Nanomedicines for chronic non-infectious arthritis: the clinician's perspective

Rheumatoid arthritis (RA) and osteoarthritis (OA) are prevalent chronic health conditions. However, despite recent advances in medical therapeutics, their treatment still represents an unmet medical need because of safety and efficacy concerns with currently prescribed drugs. Accordingly, there is an urgent need to develop and test new drugs for RA and OA that selectively target inflamed joints thereby mitigating damage to healthy tissues.Conceivably, biocompatible, biodegradable, disease-modifying antirheumatic nanomedicines (DMARNs) could represent a promising therapeutic approach for RA and OA. To this end, the unique physicochemical properties of drug-loaded nanocarriers coupled with pathophysiological characteristics of inflamed joints amplify bioavailability and bioactivity of DMARNs and promote their selective targeting to inflamed joints. This, in turn, minimizes the amount of drug required to control articular inflammation and circumvents collateral damage to healthy tissues. Thus, nanomedicine could provide selective control both in space and time of the inflammatory process in affected joints.However, bringing safe and efficacious DMARNs for RA and OA to the marketplace is challenging because regulatory agencies have no official definition of nanotechnology, and rules and definitions for nanomedicines are still being developed.
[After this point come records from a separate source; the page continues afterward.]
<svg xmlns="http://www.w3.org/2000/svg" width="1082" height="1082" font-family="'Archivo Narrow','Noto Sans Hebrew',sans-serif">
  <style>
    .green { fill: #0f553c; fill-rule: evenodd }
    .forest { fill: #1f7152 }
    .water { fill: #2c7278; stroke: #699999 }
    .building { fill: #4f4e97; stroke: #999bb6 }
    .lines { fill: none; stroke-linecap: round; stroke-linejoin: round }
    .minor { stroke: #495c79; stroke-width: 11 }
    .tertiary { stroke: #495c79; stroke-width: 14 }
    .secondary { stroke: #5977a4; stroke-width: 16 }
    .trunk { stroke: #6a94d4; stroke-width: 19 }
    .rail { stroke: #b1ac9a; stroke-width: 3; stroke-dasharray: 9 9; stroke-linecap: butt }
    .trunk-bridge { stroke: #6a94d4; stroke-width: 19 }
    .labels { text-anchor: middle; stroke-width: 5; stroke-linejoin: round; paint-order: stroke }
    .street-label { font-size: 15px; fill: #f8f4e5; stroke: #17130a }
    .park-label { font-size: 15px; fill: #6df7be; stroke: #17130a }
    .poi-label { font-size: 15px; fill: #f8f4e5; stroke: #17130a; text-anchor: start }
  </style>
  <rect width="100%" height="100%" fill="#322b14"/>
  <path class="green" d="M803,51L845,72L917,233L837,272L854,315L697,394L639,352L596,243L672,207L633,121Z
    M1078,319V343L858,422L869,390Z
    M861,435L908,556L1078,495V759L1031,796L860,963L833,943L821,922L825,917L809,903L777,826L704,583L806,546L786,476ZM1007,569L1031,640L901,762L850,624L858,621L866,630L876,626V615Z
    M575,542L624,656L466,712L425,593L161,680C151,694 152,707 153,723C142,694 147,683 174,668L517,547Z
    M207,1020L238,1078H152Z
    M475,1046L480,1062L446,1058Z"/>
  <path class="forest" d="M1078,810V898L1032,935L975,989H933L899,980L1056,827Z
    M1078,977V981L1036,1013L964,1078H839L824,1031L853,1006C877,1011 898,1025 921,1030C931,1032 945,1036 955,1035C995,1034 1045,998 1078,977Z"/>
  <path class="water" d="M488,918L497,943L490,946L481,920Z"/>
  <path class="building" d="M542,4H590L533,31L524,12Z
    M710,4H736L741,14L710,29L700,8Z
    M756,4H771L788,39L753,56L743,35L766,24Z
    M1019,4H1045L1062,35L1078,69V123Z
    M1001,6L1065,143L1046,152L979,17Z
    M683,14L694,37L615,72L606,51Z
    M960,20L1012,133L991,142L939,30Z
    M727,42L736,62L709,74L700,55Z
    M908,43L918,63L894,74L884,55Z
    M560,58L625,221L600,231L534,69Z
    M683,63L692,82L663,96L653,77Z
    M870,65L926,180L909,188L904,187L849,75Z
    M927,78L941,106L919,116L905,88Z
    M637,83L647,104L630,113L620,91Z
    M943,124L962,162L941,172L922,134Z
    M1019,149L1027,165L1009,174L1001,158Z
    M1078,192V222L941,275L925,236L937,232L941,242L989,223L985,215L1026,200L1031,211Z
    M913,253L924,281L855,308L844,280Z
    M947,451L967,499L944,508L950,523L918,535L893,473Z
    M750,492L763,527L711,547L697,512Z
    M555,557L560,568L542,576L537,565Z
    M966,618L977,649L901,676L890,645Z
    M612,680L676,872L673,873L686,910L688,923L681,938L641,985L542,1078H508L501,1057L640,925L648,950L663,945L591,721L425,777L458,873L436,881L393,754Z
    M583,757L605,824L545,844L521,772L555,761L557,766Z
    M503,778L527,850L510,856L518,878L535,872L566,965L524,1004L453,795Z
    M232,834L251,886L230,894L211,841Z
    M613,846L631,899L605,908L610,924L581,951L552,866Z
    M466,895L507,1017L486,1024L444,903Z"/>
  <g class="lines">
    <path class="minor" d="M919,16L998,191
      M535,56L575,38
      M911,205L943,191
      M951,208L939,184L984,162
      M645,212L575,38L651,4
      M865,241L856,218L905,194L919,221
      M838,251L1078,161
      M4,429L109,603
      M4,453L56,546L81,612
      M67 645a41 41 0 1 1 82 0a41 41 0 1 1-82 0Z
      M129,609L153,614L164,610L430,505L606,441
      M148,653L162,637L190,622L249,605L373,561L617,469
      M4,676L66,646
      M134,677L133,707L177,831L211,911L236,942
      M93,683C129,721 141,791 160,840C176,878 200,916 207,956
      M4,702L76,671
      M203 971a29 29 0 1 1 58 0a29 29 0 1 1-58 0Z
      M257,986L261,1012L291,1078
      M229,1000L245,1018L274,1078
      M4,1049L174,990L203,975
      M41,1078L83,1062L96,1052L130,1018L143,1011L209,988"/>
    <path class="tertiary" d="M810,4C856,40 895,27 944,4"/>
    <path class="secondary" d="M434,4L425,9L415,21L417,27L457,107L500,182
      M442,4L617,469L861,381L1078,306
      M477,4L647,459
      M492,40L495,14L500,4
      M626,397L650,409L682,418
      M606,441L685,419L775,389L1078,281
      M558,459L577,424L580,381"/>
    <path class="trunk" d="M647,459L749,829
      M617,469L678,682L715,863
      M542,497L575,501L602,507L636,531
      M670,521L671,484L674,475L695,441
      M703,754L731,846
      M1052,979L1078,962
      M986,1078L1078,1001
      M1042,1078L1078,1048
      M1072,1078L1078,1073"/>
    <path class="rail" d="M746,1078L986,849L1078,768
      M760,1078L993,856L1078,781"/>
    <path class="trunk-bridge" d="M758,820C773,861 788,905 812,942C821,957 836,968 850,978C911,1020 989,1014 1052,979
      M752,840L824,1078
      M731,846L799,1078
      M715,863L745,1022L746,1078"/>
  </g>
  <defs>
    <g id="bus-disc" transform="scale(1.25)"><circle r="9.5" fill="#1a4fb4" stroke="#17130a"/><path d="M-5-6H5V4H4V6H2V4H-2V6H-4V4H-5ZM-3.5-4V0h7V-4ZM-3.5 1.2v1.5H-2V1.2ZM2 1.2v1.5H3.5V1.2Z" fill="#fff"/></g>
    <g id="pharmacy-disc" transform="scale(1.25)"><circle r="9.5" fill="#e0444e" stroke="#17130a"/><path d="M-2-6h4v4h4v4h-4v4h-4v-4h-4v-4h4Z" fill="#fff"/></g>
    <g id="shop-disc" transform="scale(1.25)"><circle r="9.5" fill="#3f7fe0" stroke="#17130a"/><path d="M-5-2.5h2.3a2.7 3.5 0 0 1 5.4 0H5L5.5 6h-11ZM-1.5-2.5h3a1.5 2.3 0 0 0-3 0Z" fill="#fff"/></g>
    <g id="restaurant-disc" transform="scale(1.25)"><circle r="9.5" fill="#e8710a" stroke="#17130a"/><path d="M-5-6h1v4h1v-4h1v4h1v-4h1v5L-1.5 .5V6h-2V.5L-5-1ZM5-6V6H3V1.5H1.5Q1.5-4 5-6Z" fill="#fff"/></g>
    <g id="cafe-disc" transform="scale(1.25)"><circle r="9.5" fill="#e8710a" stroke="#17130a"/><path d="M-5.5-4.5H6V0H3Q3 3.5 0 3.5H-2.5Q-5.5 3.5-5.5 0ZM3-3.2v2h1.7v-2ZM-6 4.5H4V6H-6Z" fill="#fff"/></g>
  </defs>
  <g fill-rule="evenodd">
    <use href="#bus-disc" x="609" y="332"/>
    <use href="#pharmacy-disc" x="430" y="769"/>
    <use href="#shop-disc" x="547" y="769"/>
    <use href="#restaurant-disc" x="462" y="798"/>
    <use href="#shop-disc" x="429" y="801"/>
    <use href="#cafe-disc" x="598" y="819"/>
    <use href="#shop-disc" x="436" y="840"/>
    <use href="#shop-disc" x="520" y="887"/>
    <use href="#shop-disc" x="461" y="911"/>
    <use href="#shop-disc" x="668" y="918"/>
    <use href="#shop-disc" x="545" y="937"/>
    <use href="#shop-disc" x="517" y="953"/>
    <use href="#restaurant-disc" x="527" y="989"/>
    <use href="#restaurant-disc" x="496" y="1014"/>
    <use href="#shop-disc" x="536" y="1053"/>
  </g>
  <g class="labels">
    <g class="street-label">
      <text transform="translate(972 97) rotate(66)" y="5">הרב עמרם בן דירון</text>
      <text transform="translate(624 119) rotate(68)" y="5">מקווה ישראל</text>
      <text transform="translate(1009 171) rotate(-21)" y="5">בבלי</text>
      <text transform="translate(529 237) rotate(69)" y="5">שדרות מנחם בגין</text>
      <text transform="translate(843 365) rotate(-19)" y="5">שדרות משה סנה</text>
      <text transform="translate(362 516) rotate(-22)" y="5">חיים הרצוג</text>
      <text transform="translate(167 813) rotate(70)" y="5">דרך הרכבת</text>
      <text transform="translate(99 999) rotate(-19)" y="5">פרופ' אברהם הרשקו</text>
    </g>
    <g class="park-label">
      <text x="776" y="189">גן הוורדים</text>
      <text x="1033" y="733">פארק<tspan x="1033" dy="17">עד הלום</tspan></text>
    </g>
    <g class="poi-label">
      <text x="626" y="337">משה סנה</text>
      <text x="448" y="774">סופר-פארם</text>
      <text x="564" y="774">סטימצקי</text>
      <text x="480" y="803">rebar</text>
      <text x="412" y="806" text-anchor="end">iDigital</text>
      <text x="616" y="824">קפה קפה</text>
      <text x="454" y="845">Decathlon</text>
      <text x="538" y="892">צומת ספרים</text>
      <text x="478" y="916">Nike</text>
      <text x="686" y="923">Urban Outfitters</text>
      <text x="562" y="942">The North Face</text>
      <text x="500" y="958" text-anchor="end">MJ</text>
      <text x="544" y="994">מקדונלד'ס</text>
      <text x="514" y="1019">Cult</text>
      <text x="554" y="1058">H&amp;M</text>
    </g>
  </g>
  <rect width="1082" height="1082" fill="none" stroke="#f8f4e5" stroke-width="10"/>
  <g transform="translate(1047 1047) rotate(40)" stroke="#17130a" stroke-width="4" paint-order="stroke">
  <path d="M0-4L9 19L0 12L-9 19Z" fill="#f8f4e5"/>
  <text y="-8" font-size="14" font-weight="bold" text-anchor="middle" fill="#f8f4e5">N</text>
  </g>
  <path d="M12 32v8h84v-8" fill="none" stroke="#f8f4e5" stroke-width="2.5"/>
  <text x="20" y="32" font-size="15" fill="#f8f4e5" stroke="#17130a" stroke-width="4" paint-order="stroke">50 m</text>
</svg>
Although existing toxicology tests may be adequate for most DMARNs, as new toxicity risks and adverse health effects derived from novel nanomaterials with intended use in humans are identified, additional toxicology tests would be required. Hence, we propose that detailed pre-clinical in vivo safety assessment of promising DMARNs leads for RA and OA, including risks to the general population, must be conducted before clinical trials begin.